Now the company can take full advantage of the opportunity. The $30 million Series C fundraise compounds funding from previous rounds, leaving the company with $50 million to expand and improve, per a company release. The startup plans to use this funding, according to Rabie, for “growing the business, increasing our capacity, [and] improving the product experience — everything from the first unboxing of meals to, to the oven itself.”
Kitchen Tech In The Connected Economy
In our increasingly connected economy, as the Internet of Things enables a wide range of relationships between humans and our machines — device to business, device to consumer, device to device — Tovala presents a future-minded solution to meal prep. The smart oven, which uses what the company refers to as “Scan-to-Cook” technology, cooks Tovala’s meals with preplanned settings. It can automatically steam, bake, broil, toast and/or reheat at the correct temperature for the correct amount of time per a prepared meal’s instructions.
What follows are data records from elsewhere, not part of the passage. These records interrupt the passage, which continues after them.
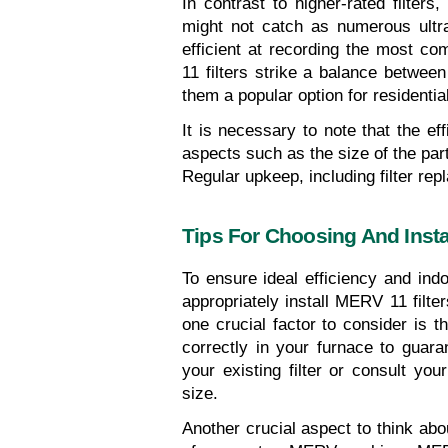
In contrast to higher-rated filte
might not catch as numerous ultra-f
efficient at recording the most c
11 filters strike a balance between 
them a popular option for residential
It is necessary to note that the e
aspects such as the size of the partic
Regular upkeep, including filter repl
Tips For Choosing And Insta
To ensure ideal efficiency and indoo
appropriately install MERV 11 filte
one crucial factor to consider is the 
correctly in your furnace to guaran
your existing filter or consult your
size.
Another crucial aspect to think abo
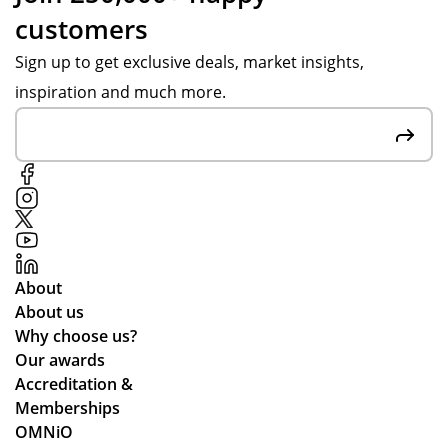
customers
Sign up to get exclusive deals, market insights,
inspiration and much more.
About
About us
Why choose us?
Our awards
Accreditation &
Memberships
OMNiO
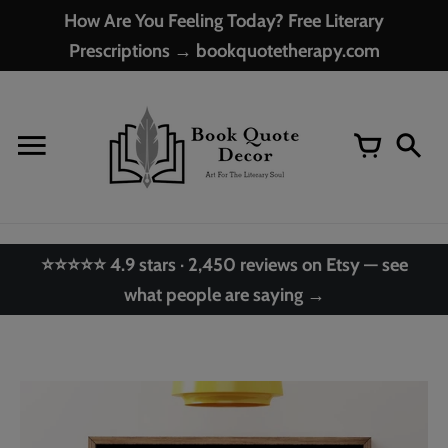
Skip
How Are You Feeling Today? Free Literary
to
Prescriptions → bookquotetherapy.com
content
⭐⭐⭐⭐⭐ 4.9 stars · 2,450 reviews on Etsy — see
what people are saying →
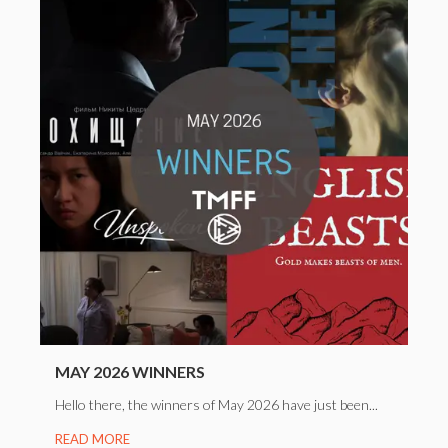
MAY 2026 WINNERS
Hello there, the winners of May 2026 have just been...
READ MORE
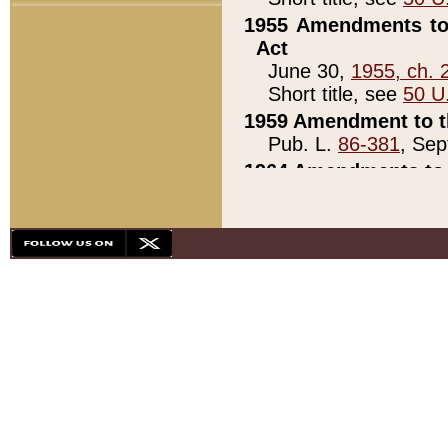
1955 Amendments to 
Act
June 30,
1955, ch. 
Short title, see
50 U
1959 Amendment to th
Pub. L.
86-381
, Sep
1964 Amendments to 
Pub. L.
88-451
, Au
21)
1979 White House Con
Pub. L.
95-272
, ti
note)
1979 White House Co
Pub. L.
95-272
, ti
note)
1984 Act to Combat I
Pub. L.
98-533
, Oc
seq.)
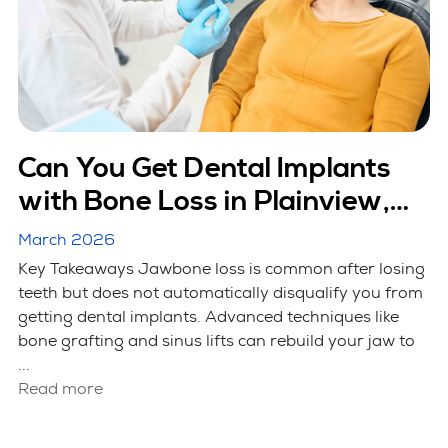
Can You Get Dental Implants
with Bone Loss in Plainview,
NY?
March 2026
Key Takeaways Jawbone loss is common after losing
teeth but does not automatically disqualify you from
getting dental implants. Advanced techniques like
bone grafting and sinus lifts can rebuild your jaw to
...
Read more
Tovala’s meal kits include QR codes that the smart oven scans to cook, with no meal taking more than 20 minutes. “We kind of lucked into being ahead of our time with QR codes,” Rabie said. “It was just the best technological solution to the problem. And we needed a mechanism to communicate from a piece of packaging, to the cloud, and back to the oven.” He added that the QR code “has become a core part of our product offering.”
In addition to scanning QR codes from Tovala’s meal kits with their smart oven, consumers can also scan most common prepared food brands’ barcodes, and the oven will prepare the product according to the manufacturer’s instructions. (It can also function as a conventional toaster oven as needed.)
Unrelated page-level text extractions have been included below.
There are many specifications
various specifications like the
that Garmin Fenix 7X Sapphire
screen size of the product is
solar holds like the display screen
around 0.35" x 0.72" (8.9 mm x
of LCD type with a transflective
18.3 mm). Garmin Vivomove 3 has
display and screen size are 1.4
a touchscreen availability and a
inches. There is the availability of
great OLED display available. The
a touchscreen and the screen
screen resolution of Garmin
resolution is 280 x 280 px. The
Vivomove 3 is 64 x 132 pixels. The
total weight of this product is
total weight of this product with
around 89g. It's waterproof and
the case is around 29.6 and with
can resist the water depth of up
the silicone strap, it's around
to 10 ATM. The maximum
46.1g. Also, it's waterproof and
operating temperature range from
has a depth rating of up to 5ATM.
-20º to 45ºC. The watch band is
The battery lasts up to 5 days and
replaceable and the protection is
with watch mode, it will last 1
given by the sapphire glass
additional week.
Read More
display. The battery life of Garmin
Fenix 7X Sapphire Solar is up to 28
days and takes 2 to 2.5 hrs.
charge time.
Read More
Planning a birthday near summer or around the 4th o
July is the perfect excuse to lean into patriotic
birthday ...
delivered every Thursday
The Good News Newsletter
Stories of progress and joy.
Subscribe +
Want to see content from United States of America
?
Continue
An All-In-One Business Model
This ultra-simplicity on the consumers’ side comes from a high degree of complexity on the business side. Rabie said, “We’re doing everything from R&D [research and development] in a test kitchen, to mass food production, to designing hardware, to building software that powers that hardware, to … building a consumer-facing brand and an eCommerce website to go with it. And all those things have to work in harmony.”
Tovala does everything that a typical meal subscription service does and everything that a smart tech company does. Given the amount of competition that already exists in the meal-kit space, the food needs to be as high quality as the tech and the concept to keep customers coming back.
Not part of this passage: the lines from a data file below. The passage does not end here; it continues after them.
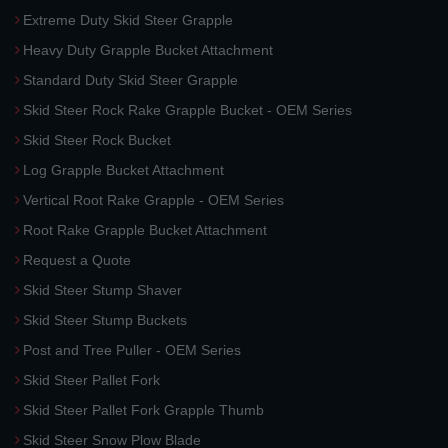
Extreme Duty Skid Steer Grapple
Heavy Duty Grapple Bucket Attachment
Standard Duty Skid Steer Grapple
Skid Steer Rock Rake Grapple Bucket - OEM Series
Skid Steer Rock Bucket
Log Grapple Bucket Attachment
Vertical Root Rake Grapple - OEM Series
Root Rake Grapple Bucket Attachment
Request a Quote
Skid Steer Stump Shaver
Skid Steer Stump Buckets
Post and Tree Puller - OEM Series
Skid Steer Pallet Fork
Skid Steer Pallet Fork Grapple Thumb
Skid Steer Snow Plow Blade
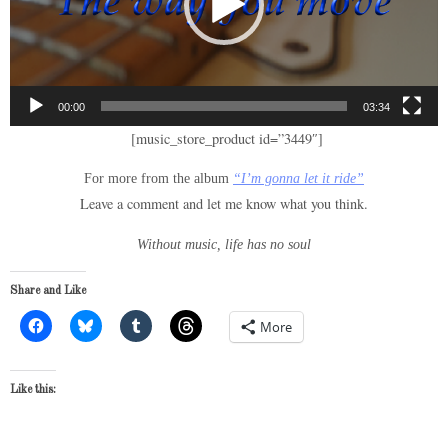
00:00
03:34
[music_store_product id=”3449″]
For more from the album
“I’m gonna let it ride”
Leave a comment and let me know what you think.
Without music, life has no soul
Share and Like
More
Like this:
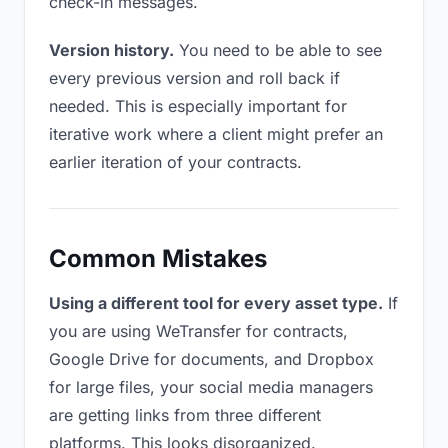
check-in messages.
Version history.
You need to be able to see
every previous version and roll back if
needed. This is especially important for
iterative work where a client might prefer an
earlier iteration of your contracts.
Common Mistakes
Using a different tool for every asset type.
If
you are using WeTransfer for contracts,
Google Drive for documents, and Dropbox
for large files, your social media managers
are getting links from three different
platforms. This looks disorganized.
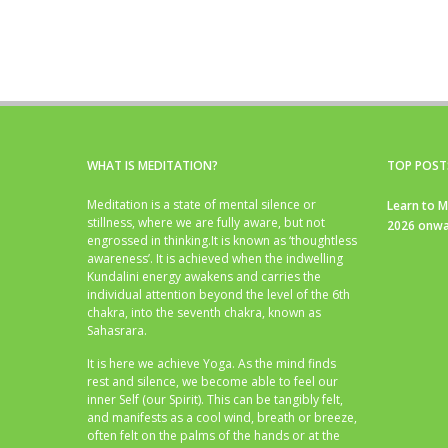
WHAT IS MEDITATION?
TOP POST
Meditation is a state of mental silence or
Learn to M
stillness, where we are fully aware, but not
2026 onwa
engrossed in thinking.It is known as ‘thoughtless
awareness’. It is achieved when the indwelling
Kundalini energy awakens and carries the
individual attention beyond the level of the 6th
chakra, into the seventh chakra, known as
Sahasrara.
It is here we achieve Yoga. As the mind finds
rest and silence, we become able to feel our
inner Self (our Spirit). This can be tangibly felt,
and manifests as a cool wind, breath or breeze,
often felt on the palms of the hands or at the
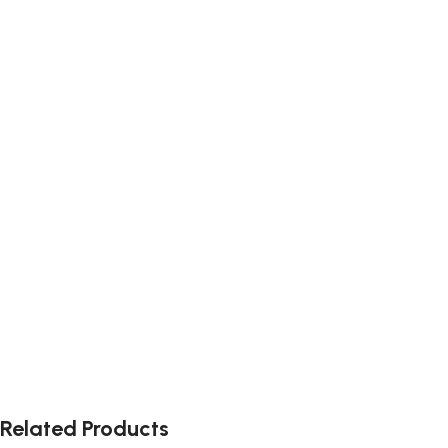
Related Products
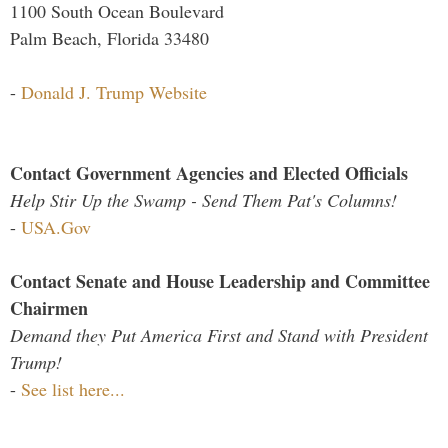
1100 South Ocean Boulevard
Palm Beach, Florida 33480
-
Donald J. Trump Website
Contact Government Agencies and Elected Officials
Help Stir Up the Swamp - Send Them Pat's Columns!
-
USA.Gov
Contact Senate and House Leadership and Committee
Chairmen
Demand they Put America First and Stand with President
Trump!
-
See list here...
Speaking to the culinary philosophy, Rabie reflected, “For us, it has been about, ‘How do we provide meals that are across that … wide culinary spectrum?’ So lots of different flavor profiles, pulling from lots of different types of cuisines — our chefs hailed from a pretty wide range of restaurants and culinary trainings.”
Rabie also specified that it is important that the meals be made with recognizable ingredients, that the recipes remain innovative, and that everything can be cooked in a short timeframe. Given all the proverbial balls in the air — the hardware, the software, and the culinary quality necessary to pull off the company’s ambitious mission — it will be interesting to see how Tovala expands with its new funding.
Building Relationships With Consumers
Right now, Tovala is primarily a direct-to-consumer company, selling both its meal subscription through its website and its smart oven through the site (though the oven is also available on Amazon and QVC). This makes it all the more important for the startup to communicate its compound business model to consumers as clearly and compellingly as possible.
“I think for us, what took us a while is, ‘How do we market all of those different features? How do we market the product in a way that is relatively easy to understand and gets to the core of the value proposition for consumers?’” Rabie explained. “Because it’s different. People are not used to buying a piece of hardware and a food subscription together.”
The pandemic has fueled demand for at-home meal solutions, predisposing consumers to try out more innovative models such as Tovala’s. However, Rabie points out, the company was growing quickly even before the pandemic, and he believes “the opportunity will still be there in whatever the post-COVID world looks like.”
He is hopeful for 2021, as any CEO who has just raised $50 million is likely to be. “We think this is potentially a year we cross a tipping point and really start to gain much broader awareness as a leading consumer brand in the country.”